School's out (or almost out) ... time to go to work!

While your faculty and students will be relaxing this summer, more likely than not, your university IT department will be frantically deploying new hardware and software.
Written by Marc Wagner, Contributor

In K-12, Education IT will soon have a couple of months off before planning for fall begins.  Not so for colleges and universities.  Overall better funding means that university IT departments often have some year-end money left over.  If not, July 1 marks the beginning of a new fiscal year for many an institution.  My point? 

While the bulk of your students are on summer break, and your faculty are away from campus for ten to twelve weeks, you've got lots of work to do.  This will be your first, and perhaps your only, opportunity all year to make major upgrades to your labs.  Whether they are thin clients or standalone workstations, whether they are running Windows or UNIX/Linux, or even MacOSX, you have software to upgrade.  Hopefully, you have a robust remote software deployment/upgrade model to keep you from having to traipse all over campus to get hundreds, if not thousands, of workstations ready for fall. 

If you have a significant investment in Windows, you are undoubtedly planning to establish a Vista 'pilot' for your faculty to begin testing their favorite instructional software while keeping your main labs running Windows XP for another academic year.  

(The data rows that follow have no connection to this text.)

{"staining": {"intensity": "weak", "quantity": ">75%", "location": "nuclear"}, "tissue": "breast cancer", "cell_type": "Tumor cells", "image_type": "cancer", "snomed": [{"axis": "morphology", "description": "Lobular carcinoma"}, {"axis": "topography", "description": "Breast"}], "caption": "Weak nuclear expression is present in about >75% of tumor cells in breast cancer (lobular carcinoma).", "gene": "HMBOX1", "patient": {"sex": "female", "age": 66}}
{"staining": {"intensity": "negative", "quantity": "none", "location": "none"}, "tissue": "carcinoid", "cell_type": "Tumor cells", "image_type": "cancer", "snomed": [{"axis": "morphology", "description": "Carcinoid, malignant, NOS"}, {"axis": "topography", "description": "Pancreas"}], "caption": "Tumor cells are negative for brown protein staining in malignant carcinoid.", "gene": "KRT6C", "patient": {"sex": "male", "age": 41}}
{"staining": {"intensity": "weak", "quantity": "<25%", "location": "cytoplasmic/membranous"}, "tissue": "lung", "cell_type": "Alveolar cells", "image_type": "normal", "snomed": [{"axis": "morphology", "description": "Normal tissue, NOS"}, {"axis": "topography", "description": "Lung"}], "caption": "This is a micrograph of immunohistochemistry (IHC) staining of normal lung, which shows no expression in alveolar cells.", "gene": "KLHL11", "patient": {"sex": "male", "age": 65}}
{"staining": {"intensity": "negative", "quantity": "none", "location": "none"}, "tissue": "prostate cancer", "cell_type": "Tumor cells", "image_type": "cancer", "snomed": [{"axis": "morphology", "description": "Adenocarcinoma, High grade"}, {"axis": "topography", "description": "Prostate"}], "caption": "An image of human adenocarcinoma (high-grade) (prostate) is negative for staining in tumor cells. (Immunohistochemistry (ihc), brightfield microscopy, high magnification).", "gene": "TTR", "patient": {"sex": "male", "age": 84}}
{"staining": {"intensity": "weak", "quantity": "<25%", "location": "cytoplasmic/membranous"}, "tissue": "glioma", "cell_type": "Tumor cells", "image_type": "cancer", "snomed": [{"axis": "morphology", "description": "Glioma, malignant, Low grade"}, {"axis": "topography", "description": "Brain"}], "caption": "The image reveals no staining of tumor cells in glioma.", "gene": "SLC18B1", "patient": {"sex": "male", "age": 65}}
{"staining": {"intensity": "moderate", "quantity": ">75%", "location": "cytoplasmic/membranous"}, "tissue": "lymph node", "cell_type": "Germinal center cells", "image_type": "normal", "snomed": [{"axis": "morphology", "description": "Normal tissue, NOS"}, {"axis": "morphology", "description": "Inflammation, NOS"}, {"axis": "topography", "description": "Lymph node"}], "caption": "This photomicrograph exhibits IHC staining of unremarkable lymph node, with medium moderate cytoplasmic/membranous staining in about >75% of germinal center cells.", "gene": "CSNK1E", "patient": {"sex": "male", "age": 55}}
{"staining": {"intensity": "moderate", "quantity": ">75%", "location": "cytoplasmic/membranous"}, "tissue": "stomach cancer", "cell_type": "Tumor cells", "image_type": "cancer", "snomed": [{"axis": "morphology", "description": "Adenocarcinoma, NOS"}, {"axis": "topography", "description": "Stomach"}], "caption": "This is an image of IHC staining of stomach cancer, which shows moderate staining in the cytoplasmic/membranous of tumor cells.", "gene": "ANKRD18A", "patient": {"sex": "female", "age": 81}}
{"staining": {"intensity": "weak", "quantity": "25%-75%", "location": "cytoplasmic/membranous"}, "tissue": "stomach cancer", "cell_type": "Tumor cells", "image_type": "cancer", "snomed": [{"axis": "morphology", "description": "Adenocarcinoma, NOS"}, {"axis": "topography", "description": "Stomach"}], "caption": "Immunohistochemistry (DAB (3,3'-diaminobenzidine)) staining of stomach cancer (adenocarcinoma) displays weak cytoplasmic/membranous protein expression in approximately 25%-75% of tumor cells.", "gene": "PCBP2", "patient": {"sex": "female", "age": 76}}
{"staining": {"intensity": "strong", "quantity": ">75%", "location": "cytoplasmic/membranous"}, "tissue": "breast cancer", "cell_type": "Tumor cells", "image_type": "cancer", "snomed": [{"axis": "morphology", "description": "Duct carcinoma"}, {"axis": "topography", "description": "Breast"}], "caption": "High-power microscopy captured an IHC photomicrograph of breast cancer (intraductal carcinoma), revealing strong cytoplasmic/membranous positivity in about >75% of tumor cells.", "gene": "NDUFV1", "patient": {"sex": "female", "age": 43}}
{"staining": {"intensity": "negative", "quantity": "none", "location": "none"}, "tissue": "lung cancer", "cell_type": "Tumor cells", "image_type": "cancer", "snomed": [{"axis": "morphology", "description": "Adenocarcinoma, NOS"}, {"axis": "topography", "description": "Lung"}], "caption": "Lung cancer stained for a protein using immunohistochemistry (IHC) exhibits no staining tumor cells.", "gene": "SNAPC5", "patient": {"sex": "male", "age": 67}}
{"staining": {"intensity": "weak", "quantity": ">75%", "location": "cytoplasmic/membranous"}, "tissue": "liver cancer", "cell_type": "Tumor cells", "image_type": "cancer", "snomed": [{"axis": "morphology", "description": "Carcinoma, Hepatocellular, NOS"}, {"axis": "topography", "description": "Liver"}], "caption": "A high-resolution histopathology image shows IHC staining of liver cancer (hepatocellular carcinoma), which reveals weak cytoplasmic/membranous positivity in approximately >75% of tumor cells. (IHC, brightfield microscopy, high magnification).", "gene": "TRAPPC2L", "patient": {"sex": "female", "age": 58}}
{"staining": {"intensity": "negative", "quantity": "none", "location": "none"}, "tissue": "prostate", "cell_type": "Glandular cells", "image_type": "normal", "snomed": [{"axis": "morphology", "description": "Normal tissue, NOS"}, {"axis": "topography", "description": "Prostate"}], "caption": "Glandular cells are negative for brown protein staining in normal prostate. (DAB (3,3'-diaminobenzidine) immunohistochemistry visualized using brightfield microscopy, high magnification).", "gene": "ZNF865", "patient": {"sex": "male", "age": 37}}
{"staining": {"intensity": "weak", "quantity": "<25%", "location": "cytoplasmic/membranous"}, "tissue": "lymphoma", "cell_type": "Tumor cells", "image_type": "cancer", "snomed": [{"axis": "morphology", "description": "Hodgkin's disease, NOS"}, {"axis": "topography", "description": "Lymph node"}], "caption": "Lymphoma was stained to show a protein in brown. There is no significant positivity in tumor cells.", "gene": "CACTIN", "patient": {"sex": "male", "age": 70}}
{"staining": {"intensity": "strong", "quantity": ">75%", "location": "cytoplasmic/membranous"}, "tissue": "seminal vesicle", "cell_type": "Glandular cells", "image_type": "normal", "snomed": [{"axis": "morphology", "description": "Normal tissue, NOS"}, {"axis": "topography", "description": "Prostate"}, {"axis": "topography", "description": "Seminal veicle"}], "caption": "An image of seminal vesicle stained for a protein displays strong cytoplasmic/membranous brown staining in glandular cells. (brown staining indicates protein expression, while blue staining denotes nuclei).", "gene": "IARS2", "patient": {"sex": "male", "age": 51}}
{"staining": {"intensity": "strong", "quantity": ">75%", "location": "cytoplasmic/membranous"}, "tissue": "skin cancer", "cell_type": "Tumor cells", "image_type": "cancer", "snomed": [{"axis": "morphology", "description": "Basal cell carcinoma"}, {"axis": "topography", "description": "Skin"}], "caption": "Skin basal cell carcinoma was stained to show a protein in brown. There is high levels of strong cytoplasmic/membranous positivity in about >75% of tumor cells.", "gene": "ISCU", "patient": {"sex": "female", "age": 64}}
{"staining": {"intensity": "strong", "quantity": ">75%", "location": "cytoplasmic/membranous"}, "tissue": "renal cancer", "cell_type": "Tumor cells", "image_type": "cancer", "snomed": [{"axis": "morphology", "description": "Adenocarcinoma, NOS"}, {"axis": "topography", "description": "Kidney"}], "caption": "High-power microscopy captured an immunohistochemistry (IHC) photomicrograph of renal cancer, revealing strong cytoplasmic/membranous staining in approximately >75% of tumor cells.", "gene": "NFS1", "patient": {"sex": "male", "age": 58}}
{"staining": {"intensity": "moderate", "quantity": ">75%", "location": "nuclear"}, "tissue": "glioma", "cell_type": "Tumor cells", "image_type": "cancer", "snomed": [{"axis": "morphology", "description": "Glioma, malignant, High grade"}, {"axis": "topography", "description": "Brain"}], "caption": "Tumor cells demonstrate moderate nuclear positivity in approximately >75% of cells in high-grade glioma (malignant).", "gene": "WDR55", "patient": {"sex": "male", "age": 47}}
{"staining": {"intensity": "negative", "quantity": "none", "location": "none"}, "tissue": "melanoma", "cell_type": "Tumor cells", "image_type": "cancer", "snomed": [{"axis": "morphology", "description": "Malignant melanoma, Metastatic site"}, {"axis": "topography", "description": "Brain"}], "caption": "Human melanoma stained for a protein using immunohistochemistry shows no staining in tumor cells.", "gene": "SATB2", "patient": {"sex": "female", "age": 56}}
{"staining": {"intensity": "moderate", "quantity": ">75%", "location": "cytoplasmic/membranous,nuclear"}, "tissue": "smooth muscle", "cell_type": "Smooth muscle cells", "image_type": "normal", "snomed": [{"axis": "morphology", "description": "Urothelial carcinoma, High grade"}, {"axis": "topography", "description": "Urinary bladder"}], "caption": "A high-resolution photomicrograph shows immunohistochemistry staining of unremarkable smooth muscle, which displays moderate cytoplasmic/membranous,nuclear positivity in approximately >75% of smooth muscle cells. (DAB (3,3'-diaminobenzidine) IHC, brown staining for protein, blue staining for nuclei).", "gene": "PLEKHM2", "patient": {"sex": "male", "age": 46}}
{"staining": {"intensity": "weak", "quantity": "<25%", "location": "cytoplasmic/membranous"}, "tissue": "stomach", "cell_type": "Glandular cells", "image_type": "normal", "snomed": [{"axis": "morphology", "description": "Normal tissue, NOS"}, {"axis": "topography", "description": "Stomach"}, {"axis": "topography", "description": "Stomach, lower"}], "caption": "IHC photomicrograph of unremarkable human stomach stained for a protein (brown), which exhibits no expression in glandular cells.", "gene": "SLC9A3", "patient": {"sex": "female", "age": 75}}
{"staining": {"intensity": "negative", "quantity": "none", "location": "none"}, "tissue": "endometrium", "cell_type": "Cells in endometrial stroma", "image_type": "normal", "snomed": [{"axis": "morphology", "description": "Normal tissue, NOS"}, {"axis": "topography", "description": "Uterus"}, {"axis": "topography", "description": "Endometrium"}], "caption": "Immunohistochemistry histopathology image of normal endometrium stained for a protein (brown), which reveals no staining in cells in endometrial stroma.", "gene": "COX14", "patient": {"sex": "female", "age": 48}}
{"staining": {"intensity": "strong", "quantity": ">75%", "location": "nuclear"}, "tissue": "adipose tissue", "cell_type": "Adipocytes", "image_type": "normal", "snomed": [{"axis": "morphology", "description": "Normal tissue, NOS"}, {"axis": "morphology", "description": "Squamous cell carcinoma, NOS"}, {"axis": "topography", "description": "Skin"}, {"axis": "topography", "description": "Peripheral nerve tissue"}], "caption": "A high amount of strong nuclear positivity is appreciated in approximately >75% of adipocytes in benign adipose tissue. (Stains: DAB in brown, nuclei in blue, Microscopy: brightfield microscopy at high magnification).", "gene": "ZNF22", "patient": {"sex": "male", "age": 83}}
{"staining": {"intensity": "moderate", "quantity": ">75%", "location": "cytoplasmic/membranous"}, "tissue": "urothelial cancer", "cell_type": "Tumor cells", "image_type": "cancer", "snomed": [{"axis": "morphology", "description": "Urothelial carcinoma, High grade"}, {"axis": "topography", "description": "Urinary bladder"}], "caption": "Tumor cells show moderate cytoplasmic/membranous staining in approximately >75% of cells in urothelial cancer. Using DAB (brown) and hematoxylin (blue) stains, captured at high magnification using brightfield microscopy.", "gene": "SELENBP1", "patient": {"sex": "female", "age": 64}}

If Macintosh is your platform of choice, Leopard won't be ready for Fall so that's one less thing to worry about for this year -- but, if yours is a mixed-platform environment, come next year you could be deploying Leopard and Vista at the same time. 

If you haven't started planning yet, you're probably already behind.  By the start of classes in the fall, your faculty will be expecting full access to your facilities and all of the software they need installed and ready to use. 

If your IT department is well-funded, you will replace one-third of your workstations this summer but even if you're poorly-funded, you should still be replacing at least 20% of your workstations this summer.  If you're not, your putting your students and faculty at a disadvantage by saddling them with lame hardware, barely capable of running the latest in discipline-specific software.  Even your Linux boxes are long in the tooth after five years of nearly constant use.   

So what's your IT upgrade plan for summer?